- What you will do -
Please edit the part of the John Bock exhibition text that opens with the words containing "Taking on his" and closes with "into concise statements.", writing it out again with "collages" changed to "assemblages".
Exercise passage Block Start
Taking on his tenth exhibition with Anton Kern Gallery, German sculptor and performance artist John Bock has turned towards a smaller scale, bringing out a series of 25 new three-dimensional collages that underscore his ongoing interests in the form and representation of performance and performers in modernity. While constructed out of simple materials, these works contain the entire Bockian universe, twisting a range of signifiers and iconographies into concise statements.
Titled Twilight Proximity Corpus, Bock’s show gathers a group of illustrious characters: Klaus Kinski, Greta Garbo, and Romy Schneider as a series of meditations on many iconic performers and actors that mingle alongside the artist’s own iconographies, twisted into a unified chorus with a range of fellow sculptors, models, and several of Bock’s own film protagonists. Presenting this range of artists and icons together his work reifies the body, not only as a container for these artists’ various ambitions and performative movements on screen and off, but equally for the auras that have been built up around them. The gallery trumpets the work as addressing “the softly glowing light from the sky after sunset, and… the state of obscurity and gradual decline that comes with it,” an intriguing note that seems to echo the notion of fame and “star-hood.” Theses figures irradiate their respective contexts in relation to the broader landscape of film and art, a marker of both persona and time.
Exercise passage Block End
Listed entries Block Start
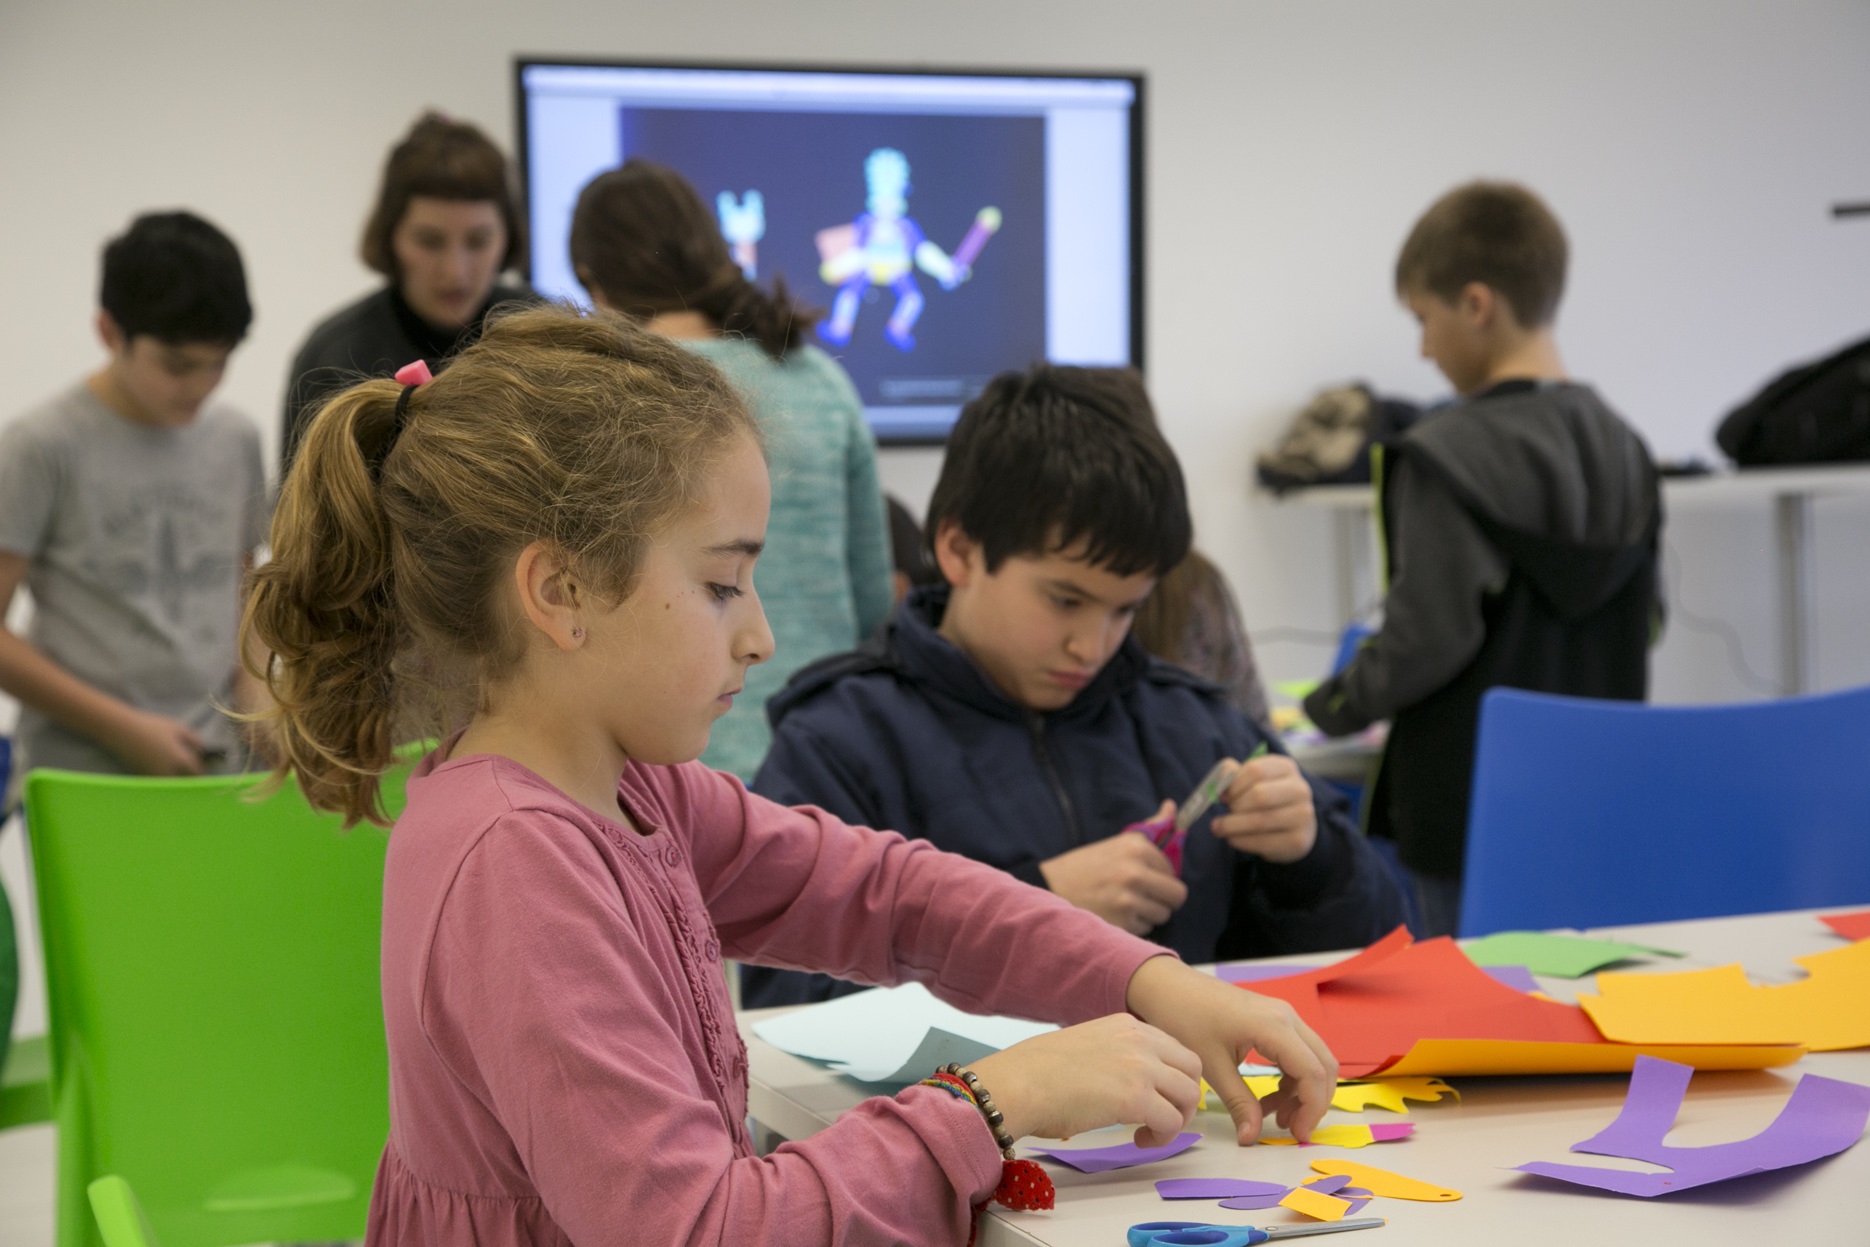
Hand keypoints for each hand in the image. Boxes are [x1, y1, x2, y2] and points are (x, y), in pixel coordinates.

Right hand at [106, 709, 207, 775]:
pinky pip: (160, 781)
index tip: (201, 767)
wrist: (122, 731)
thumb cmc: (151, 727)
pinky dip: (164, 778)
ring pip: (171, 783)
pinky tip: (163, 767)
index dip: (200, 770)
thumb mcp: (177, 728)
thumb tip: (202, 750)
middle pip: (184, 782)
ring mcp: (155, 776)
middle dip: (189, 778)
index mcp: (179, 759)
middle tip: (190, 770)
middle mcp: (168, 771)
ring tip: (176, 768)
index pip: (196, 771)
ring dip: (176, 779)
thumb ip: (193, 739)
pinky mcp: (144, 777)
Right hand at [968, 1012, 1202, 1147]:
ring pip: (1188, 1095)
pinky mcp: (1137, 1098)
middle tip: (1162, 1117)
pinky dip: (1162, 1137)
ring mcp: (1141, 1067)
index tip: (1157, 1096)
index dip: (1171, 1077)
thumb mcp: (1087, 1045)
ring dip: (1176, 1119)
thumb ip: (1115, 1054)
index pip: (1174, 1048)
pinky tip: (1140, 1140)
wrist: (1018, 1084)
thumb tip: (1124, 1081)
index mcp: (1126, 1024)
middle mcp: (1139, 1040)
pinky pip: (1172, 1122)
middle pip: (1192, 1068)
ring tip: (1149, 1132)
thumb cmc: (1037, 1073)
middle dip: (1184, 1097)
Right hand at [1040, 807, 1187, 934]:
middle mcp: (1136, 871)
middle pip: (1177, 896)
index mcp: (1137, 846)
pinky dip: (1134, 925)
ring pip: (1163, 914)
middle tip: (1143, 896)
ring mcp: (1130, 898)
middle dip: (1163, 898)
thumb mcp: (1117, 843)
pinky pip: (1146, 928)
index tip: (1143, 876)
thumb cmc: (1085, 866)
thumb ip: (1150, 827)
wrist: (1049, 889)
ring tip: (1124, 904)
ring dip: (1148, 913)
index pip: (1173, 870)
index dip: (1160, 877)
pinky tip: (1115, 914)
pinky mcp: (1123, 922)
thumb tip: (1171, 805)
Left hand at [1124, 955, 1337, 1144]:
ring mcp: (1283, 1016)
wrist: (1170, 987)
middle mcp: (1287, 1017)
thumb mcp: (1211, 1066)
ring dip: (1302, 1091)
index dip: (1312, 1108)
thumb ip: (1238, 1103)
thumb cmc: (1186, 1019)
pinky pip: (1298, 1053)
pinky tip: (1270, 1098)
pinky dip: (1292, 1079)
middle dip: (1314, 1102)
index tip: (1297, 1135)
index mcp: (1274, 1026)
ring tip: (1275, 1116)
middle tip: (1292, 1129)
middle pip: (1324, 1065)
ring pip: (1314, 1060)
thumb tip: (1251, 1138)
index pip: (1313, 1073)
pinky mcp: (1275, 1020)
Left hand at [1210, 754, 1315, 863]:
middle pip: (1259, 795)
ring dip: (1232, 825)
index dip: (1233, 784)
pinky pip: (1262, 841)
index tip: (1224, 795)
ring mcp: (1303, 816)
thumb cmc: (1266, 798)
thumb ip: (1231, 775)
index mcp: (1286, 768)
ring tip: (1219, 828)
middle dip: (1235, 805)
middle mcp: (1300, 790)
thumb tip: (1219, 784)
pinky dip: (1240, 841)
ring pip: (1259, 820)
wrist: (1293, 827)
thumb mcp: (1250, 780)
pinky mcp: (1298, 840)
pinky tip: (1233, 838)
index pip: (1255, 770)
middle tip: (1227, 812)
Listed entries Block End
- Written response -
Taking on his tenth exhibition with Anton Kern Gallery, German sculptor and performance artist John Bock has turned towards a smaller scale, bringing out a series of 25 new three-dimensional assemblages that underscore his ongoing interests in the form and representation of performance and performers in modernity. While constructed out of simple materials, these works contain the entire Bockian universe, twisting a range of signifiers and iconographies into concise statements.